Путь его был долог и утомителен. После торжества над язычниками Илия, очевидно, почему-то не чувствовал удовлетворения. Быть может, жестокость борьбы внесла горечь в его душу, быть может, вообще наступил закатный час жизни, когда усталость и разочарование стучатся в сердце. Он сетовал на свое одиночество и бессилие, и не раз ему казалось, что все его старания напрасны, а борьба бесполезна. «Довольно уж, — восклицал он, — о Ягве! Возьми мою душу, ибо я не лучше отцов моих!»
К концу второй недели перед пророком открылись вершины Синая.
В грозном молчании застыли голые скалы. С трепетом священного ужаса смотрел Илия на гранитные утесы, где некогда Моисей говорил лицом к лицу с Богом.
Ночь застала его в пещере у подножья Хорива. Там, гласит сказание, совершилось самое значительное событие его внутренней жизни. Во время горьких жалоб и молитв пророк вдруг почувствовал приближение Всемогущего. Он закрыл лицо свое плащом, ибо знал, что Ягве — это палящий Огонь, и обратился к Господу: «Возревновал я об Ягве, Боге Воинств, ибо сыны Израилевы оставили завет Твой, разрушили жертвенники Твои и пророков Твоих убили мечом, остался я один, но и моей души ищут, чтобы отнять ее». И что же? Над Илией пронесся ураган, сокрушающий горы, «но не в вихре Господь», затем страшное землетрясение заставило вздрогнуть горные уступы, «но не в землетрясении Господь», после землетрясения палящий жар охватил пещеру Илии. Вот она, священная стихия! «Но и не в огне Господь». Внезапно жар сменился веянием тихого прохладного ветра. «И там Господь».

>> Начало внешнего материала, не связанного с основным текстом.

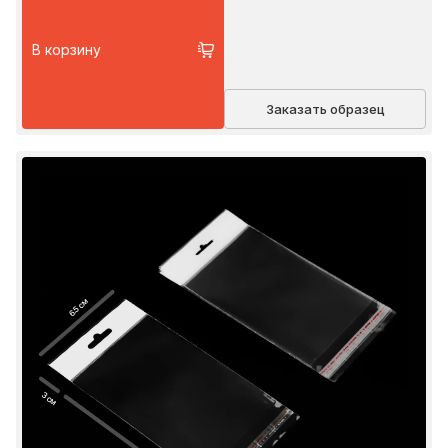
В корзину
Заказать образец
6.5 см
3 см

Что означают эти слова сказания?
Нет ли здесь первого намека на какую-то новую сторону в Богопознании, неведомую доселе?..
Во всяком случае уже через столетие после Илии в Северном царстве выступит пророк Осия, который первый заговорит о Божественной Любви. С этого времени «веяние прохладного ветра» будет постоянно ощущаться в огненных богоявлениях Ветхого Завета. Оно, по словам Дармстетера, «придает пророчеству тот неповторимый характер гнева и нежности, под влиянием которого растаяло каменное сердце древнего человечества» [654].